By Pat Carragher - August 27, 2021
Actor Sofia Vergara shared new details about her thyroid cancer diagnosis from more than 20 years ago. The ‘Modern Family’ star co-hosted a recent Stand Up To Cancer telecast, telling viewers that doctors discovered a lump in her neck during a routine checkup when she was 28. Vergara, now 49, said she was surprised to later learn that she had thyroid cancer.
"When you're young and you hear that word, 'cancer,' your mind goes to so many places," Vergara said. "But I tried not to panic, and I decided to get educated. I read every book and found out everything I could about it."
According to the American Cancer Society, more than 44,000 Americans will be diagnosed with thyroid cancer this year. Dr. Julie Hallanger-Johnson, chair of Moffit Cancer Center’s Endocrinology Oncology Program, says it is commonly diagnosed at a younger age than most other adult cancers.
“Thyroid nodules are very common, occurring in half of the population,” said Hallanger-Johnson. “Eighty-five to 95 percent of the time, they are benign, non-cancerous. Fortunately, most thyroid cancers are found in the early stages, and are treated well with surgery alone.”
Vergara didn't make her diagnosis public until 2011. In an interview with Health Magazine, she said she didn't want any attention while she was being treated for the disease. After undergoing surgery to remove her thyroid gland, Vergara also had some radiation and now takes a thyroid hormone pill every day.
"I feel very lucky," Vergara said.
According to Hallanger-Johnson, women are three times more likely to develop the disease than men.
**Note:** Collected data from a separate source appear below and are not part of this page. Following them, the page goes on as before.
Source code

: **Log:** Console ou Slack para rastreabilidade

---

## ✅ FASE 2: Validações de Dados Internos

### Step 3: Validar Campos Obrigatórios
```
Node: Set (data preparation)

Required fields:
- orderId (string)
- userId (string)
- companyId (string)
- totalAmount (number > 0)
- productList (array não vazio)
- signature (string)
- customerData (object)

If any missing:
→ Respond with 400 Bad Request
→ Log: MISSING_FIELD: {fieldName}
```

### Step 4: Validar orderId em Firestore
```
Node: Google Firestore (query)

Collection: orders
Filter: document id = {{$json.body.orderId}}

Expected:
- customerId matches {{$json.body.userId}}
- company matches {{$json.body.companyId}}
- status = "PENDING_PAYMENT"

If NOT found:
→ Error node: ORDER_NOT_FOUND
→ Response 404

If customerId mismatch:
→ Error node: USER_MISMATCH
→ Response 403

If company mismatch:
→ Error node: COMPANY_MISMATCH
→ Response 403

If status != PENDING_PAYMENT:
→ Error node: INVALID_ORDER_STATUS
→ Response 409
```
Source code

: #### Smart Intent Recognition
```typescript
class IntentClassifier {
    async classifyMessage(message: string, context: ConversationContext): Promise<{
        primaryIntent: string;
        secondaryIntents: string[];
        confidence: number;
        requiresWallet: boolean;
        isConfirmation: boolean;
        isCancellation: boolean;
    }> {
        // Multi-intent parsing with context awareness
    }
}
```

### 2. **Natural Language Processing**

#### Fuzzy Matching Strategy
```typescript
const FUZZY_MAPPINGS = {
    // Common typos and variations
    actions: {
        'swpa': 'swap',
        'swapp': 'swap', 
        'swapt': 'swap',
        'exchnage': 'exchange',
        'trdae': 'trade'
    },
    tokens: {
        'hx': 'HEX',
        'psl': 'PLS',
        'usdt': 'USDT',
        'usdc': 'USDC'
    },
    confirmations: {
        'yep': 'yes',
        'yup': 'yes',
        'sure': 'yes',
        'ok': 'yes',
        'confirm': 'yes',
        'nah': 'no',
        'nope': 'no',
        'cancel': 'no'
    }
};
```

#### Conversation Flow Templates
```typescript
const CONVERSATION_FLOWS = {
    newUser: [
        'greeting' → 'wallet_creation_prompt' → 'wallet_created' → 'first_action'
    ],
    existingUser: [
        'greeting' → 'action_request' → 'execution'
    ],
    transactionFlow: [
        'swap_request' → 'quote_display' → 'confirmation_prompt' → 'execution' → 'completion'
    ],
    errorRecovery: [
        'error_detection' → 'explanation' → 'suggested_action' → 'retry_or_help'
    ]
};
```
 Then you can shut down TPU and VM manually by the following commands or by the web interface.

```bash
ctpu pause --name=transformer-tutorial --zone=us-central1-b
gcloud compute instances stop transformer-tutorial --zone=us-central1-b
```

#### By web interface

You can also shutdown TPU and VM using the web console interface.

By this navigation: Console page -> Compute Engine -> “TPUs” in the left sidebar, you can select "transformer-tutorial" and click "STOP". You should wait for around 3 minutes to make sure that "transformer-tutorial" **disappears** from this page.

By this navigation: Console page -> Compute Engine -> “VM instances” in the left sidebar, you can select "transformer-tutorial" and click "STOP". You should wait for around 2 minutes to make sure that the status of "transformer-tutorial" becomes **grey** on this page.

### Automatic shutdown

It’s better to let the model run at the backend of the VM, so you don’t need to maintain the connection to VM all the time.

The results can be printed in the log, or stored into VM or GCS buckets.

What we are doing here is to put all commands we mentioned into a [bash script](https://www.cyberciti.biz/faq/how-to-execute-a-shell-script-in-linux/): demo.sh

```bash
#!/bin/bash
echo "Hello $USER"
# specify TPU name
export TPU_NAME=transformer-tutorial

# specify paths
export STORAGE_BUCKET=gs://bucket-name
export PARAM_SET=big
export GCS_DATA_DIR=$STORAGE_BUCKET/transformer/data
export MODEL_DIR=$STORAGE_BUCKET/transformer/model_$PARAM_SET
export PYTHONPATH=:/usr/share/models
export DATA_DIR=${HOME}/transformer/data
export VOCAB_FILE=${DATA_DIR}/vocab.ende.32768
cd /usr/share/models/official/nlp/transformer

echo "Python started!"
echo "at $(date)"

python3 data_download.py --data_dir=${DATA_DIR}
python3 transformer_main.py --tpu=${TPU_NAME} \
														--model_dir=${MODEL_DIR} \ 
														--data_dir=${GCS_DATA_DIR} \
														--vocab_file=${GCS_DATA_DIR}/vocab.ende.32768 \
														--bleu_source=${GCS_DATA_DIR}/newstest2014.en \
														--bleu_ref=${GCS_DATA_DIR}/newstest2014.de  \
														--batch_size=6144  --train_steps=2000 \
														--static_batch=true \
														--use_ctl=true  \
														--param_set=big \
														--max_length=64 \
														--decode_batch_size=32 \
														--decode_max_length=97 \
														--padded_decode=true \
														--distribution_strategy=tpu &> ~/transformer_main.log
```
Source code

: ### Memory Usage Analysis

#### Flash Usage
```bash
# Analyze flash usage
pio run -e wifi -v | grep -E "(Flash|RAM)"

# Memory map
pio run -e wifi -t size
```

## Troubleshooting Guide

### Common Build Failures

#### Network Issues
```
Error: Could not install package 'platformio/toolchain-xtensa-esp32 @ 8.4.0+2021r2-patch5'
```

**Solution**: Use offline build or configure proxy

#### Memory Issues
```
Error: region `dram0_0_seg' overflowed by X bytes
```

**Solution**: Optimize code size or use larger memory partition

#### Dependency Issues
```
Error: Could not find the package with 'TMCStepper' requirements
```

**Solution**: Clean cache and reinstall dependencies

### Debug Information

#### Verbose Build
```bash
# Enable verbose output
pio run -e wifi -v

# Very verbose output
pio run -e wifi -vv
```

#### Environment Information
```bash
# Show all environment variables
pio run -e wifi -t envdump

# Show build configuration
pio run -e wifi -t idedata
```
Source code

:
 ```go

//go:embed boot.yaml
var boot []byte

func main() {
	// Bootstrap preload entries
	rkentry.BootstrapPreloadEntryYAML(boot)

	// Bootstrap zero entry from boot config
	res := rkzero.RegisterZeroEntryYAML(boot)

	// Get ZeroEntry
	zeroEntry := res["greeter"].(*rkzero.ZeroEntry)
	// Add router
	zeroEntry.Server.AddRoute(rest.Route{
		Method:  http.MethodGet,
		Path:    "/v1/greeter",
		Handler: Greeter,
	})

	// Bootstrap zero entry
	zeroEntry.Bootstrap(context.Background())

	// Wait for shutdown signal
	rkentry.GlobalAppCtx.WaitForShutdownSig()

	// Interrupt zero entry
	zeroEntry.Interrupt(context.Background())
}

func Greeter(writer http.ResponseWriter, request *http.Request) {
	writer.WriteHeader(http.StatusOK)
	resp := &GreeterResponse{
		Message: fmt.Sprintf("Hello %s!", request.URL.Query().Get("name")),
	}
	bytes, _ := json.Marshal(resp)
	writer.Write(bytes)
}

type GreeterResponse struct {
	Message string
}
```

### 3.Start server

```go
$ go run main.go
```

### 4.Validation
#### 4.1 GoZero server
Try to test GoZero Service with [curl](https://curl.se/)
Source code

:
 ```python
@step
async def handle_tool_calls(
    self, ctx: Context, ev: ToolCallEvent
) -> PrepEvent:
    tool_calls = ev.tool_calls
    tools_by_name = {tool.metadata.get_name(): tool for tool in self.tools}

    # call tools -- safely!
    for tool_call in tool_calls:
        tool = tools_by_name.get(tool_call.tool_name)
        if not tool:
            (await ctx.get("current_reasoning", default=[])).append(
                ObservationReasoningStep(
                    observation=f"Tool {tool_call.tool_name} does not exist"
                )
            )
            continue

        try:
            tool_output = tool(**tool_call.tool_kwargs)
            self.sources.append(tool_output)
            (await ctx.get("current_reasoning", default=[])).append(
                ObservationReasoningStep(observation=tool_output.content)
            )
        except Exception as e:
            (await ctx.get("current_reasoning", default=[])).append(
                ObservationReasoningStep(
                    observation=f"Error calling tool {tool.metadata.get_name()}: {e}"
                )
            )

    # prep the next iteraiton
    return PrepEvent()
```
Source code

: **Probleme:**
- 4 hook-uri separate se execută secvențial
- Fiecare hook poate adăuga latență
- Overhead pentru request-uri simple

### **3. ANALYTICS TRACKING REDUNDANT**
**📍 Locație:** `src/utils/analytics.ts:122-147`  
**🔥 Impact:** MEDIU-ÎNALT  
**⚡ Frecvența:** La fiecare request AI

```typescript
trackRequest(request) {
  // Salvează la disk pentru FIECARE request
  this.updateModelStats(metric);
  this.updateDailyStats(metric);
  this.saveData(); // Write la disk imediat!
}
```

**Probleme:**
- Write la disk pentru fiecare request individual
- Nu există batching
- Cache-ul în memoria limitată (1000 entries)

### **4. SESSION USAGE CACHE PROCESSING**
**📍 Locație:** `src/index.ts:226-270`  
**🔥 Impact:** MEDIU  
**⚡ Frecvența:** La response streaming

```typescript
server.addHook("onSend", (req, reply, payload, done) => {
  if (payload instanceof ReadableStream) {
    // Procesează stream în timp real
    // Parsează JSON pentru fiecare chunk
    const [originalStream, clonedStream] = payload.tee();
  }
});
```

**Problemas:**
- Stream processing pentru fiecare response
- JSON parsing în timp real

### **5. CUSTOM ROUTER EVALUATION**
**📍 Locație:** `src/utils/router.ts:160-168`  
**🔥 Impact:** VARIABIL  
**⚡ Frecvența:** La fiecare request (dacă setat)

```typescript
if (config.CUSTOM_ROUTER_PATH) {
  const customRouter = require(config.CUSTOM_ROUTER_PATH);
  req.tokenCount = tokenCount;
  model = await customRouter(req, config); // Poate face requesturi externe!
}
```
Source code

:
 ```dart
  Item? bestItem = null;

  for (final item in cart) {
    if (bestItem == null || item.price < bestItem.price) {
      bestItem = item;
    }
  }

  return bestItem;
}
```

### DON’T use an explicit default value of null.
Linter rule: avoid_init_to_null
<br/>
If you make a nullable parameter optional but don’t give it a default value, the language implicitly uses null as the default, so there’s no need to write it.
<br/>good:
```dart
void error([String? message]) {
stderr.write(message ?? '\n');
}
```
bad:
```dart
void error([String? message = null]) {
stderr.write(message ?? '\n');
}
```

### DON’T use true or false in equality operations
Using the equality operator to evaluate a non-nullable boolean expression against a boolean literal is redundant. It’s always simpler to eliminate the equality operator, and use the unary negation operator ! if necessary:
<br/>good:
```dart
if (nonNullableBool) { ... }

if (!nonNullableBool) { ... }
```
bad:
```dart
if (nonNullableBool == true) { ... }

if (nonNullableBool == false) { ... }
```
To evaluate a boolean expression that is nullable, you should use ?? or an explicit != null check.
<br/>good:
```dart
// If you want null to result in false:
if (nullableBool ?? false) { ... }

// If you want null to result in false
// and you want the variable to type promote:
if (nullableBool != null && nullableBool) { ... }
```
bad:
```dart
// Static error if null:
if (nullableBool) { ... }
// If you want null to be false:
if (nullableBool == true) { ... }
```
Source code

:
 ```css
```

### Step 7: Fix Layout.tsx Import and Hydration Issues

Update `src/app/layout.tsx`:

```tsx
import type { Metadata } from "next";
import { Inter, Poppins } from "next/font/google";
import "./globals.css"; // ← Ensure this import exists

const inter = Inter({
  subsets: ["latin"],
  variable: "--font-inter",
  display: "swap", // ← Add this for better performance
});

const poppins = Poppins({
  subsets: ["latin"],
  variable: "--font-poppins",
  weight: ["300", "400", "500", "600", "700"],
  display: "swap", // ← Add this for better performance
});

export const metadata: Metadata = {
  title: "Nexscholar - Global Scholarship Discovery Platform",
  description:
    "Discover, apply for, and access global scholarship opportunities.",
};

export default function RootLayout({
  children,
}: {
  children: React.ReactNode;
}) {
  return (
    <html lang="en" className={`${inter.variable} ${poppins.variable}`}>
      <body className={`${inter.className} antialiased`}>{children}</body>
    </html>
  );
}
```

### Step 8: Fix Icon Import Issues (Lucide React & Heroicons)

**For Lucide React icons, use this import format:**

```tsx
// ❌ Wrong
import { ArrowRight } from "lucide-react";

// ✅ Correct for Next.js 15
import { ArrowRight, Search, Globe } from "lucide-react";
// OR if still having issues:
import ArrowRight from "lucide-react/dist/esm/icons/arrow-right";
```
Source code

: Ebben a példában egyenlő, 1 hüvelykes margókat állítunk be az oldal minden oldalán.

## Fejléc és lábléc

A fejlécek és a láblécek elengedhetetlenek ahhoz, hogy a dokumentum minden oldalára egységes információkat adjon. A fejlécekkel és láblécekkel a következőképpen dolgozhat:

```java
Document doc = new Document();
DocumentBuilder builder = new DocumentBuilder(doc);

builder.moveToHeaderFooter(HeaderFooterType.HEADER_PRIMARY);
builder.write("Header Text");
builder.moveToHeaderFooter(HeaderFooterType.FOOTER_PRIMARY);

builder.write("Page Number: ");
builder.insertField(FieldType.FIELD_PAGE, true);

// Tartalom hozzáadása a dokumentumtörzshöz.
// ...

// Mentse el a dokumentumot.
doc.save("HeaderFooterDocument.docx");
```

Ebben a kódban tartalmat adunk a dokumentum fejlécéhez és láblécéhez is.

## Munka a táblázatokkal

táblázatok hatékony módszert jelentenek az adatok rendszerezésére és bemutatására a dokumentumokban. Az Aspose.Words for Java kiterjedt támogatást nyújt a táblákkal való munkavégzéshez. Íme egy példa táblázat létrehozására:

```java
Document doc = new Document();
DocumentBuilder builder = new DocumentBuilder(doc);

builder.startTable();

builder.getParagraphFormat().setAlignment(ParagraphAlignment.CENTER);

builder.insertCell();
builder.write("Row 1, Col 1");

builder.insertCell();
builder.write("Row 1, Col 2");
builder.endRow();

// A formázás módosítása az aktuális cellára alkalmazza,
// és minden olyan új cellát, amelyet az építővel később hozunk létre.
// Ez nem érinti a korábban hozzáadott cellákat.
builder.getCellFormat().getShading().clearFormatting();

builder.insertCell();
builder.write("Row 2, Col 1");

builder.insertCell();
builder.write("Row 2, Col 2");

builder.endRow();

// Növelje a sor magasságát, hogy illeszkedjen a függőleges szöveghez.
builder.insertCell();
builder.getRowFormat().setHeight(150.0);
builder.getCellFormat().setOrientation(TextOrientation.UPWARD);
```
This disparity is likely due to multiple factors.
“Thyroid dysfunction is commonly related to autoimmune processes, such as lymphocytic thyroiditis or Grave’s disease,” said Hallanger-Johnson. “Autoimmune diseases are more common in women, so thyroid dysfunction is more common in women. Autoimmune thyroid disease can raise the risk for thyroid cancer slightly when compared to people without autoimmune thyroid disease. Another potential issue is overdiagnosis. Women see their OB/GYN who palpates a nodule and then leads them on the path of a workup, which is very appropriate. When an ultrasound is arranged for any other reason than a palpable thyroid nodule, we are going to find incidental thyroid nodules in more than 50% of patients. Many tiny nodules may not lead to a problem during the patient’s lifetime, but are often closely monitored over time.”
The American Cancer Society says most thyroid cancers are now found much sooner than in the past and can be treated successfully. Vergara credited early detection for helping her overcome the disease.
"I was fortunate to have caught it early and to have the support of my doctors and most importantly, my family," Vergara said during the Stand Up To Cancer event. "I learned a lot during that time, not just about thyroid cancer but I also learned that in times of crisis, we're better together and if we're going to end cancer, it's going to require a team effort."